▸ **Aim of the task**
How many lines in the records below contain the word "wrist"? State only that number.

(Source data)
◇ ◇ ◇ ◇ ◇ ◇ ◇

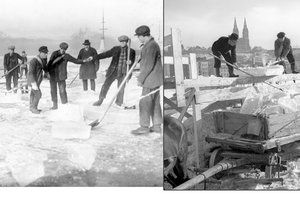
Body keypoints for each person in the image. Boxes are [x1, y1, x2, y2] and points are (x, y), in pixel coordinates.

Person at [131, 25, 163, 135]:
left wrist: (141, 79)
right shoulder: (151, 45)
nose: (138, 38)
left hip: (150, 80)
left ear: (143, 35)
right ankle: (157, 126)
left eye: (139, 36)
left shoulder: (150, 46)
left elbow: (148, 65)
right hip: (156, 80)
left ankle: (144, 127)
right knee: (155, 103)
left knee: (144, 102)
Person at [92, 35, 136, 107]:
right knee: (105, 85)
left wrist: (130, 62)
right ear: (119, 42)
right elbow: (105, 54)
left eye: (124, 42)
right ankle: (100, 100)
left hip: (123, 72)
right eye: (121, 42)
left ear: (127, 42)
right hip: (113, 71)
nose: (123, 43)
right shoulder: (115, 49)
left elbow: (132, 62)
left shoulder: (131, 51)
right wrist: (94, 57)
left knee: (121, 88)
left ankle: (118, 102)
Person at [47, 42, 91, 110]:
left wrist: (85, 60)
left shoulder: (66, 56)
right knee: (53, 91)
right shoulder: (54, 54)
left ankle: (64, 106)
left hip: (62, 76)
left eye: (65, 49)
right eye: (62, 49)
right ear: (60, 48)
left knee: (62, 91)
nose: (63, 50)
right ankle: (55, 106)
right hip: (53, 76)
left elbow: (76, 61)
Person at [27, 46, 48, 114]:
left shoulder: (44, 59)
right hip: (32, 80)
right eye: (45, 53)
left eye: (46, 53)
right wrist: (33, 83)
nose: (46, 54)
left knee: (33, 93)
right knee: (38, 94)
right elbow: (31, 73)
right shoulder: (34, 61)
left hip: (38, 80)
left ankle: (31, 107)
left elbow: (45, 68)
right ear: (40, 53)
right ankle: (33, 107)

◇ ◇ ◇ ◇ ◇ ◇ ◇

▸ **Task solution**
5